WORK TO BE COMPLETED: Where the data below begins, start duplicating lines exactly, and finish with the line containing "a deep understanding"; add nothing else. Leave the pictures out.
· · · · · · ·
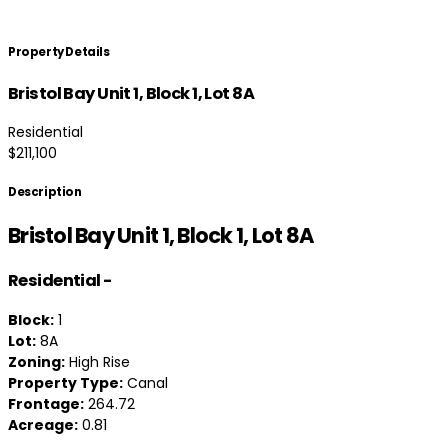
Property Details
Bristol Bay Unit 1, Block 1, Lot 8A
Residential
$211,100
Description
Bristol Bay Unit 1, Block 1, Lot 8A
Residential
-
Block:
1
Lot:
8A
Zoning:
High Rise
Property Type:
Canal
Frontage:
264.72
Acreage:
0.81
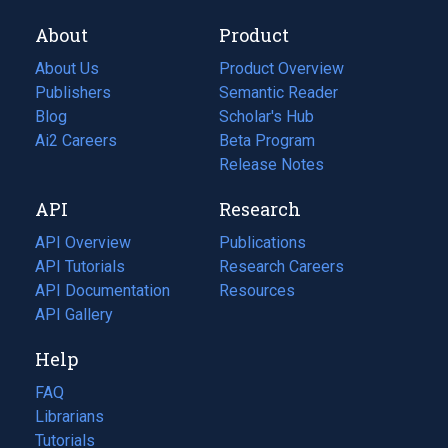
About
Product
About Us
Product Overview
Publishers
Semantic Reader
Blog
(opens
Scholar's Hub
in
Ai2 Careers
(opens
Beta Program
a
in
Release Notes
new
a
API
Research
tab)
new
tab)
API Overview
Publications
(opens
API Tutorials
in
Research Careers
(opens
API Documentation
(opens
a
in
Resources
(opens
in
API Gallery
new
a
in
a
tab)
new
a
Help
new
tab)
new
tab)
tab)
FAQ
Librarians
Tutorials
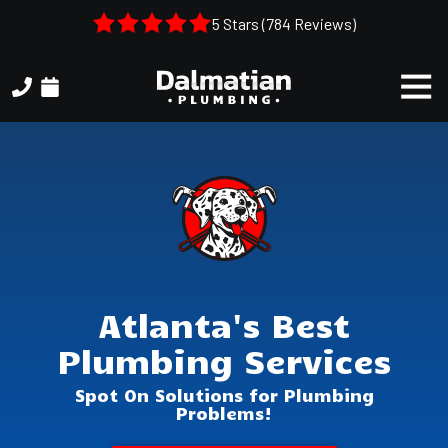
Skip
Skip
5 Stars (784 Reviews)
to
to
main
footer
Togg
content
Navi
(404)
314-
3993
Dalmatian
Plumbing
1050
Shiloh
Rd.
Atlanta's Best
Suite
306
Plumbing Services
Kennesaw,
GA,
Spot On Solutions for Plumbing
30144
Problems!
Varied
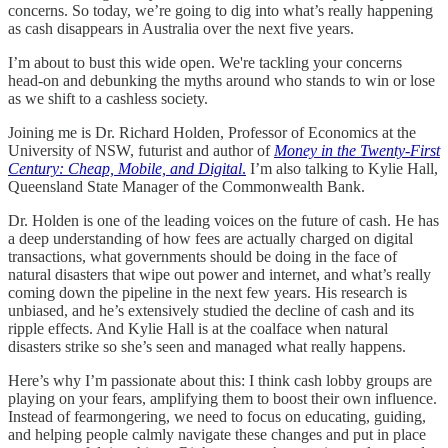
concerns. So today, we’re going to dig into what’s really happening
as cash disappears in Australia over the next five years.
I’m about to bust this wide open. We're tackling your concerns
head-on and debunking the myths around who stands to win or lose
as we shift to a cashless society.
Joining me is Dr. Richard Holden, Professor of Economics at the
University of NSW, futurist and author of
Money in the Twenty-First
Century: Cheap, Mobile, and Digital
.
I’m also talking to Kylie Hall,
Queensland State Manager of the Commonwealth Bank.
Dr. Holden is one of the leading voices on the future of cash. He has
a deep understanding of how fees are actually charged on digital
transactions, what governments should be doing in the face of
natural disasters that wipe out power and internet, and what’s really
coming down the pipeline in the next few years. His research is
unbiased, and he’s extensively studied the decline of cash and its
ripple effects. And Kylie Hall is at the coalface when natural
disasters strike so she’s seen and managed what really happens.
Here’s why I’m passionate about this: I think cash lobby groups are
playing on your fears, amplifying them to boost their own influence.
Instead of fearmongering, we need to focus on educating, guiding,
and helping people calmly navigate these changes and put in place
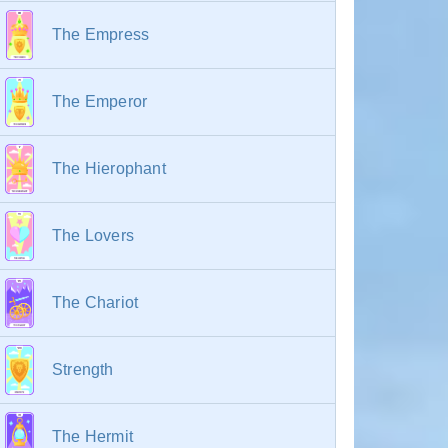
The Empress
The Emperor
The Hierophant
The Lovers
The Chariot
Strength
The Hermit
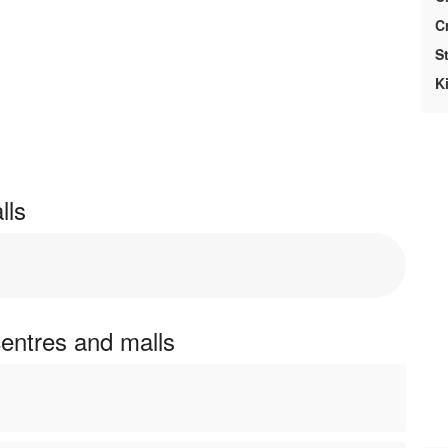
Cr
St
Ki
lls
centres and malls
· · · · · · ·
RESULT:
Property Details
Bristol Bay Unit 1, Block 1, Lot 8A
Residential
$211,100
Description
Bristol Bay Unit 1, Block 1, Lot 8A
Residential
-
Block:
1
Lot:
8A
Zoning:
High Rise
Property Type:
Canal
Frontage:
264.72
Acreage:
0.81
About
Product
About Us
Product Overview
Publishers
Semantic Reader
Blog
(opens
Scholar's Hub
in
Ai2 Careers
(opens
Beta Program
a
in
Release Notes
new
a
API
Research
tab)
new
tab)
API Overview
Publications
(opens
API Tutorials
in
Research Careers
(opens
API Documentation
(opens
a
in
Resources
(opens
in
API Gallery
new
a
in
a
tab)
new
a
Help
new
tab)
new
tab)
tab)
FAQ
Librarians
Tutorials
Skip
Skip
5 Stars (784 Reviews)
to
to
main
footer
Togg
content
Navi
(404)
314-
3993
Dalmatian
Plumbing
1050
Shiloh
Rd.
Atlanta's Best
Suite
306
Plumbing Services
Kennesaw,
GA,
Spot On Solutions for Plumbing
30144
Problems!
Varied
concerns. So today, we’re going to dig into what’s really happening
as cash disappears in Australia over the next five years.
I’m about to bust this wide open. We're tackling your concerns
head-on and debunking the myths around who stands to win or lose
as we shift to a cashless society.
Joining me is Dr. Richard Holden, Professor of Economics at the
University of NSW, futurist and author of
Money in the Twenty-First
Century: Cheap, Mobile, and Digital
.
I’m also talking to Kylie Hall,
Queensland State Manager of the Commonwealth Bank.
Dr. Holden is one of the leading voices on the future of cash. He has
a deep understanding of how fees are actually charged on digital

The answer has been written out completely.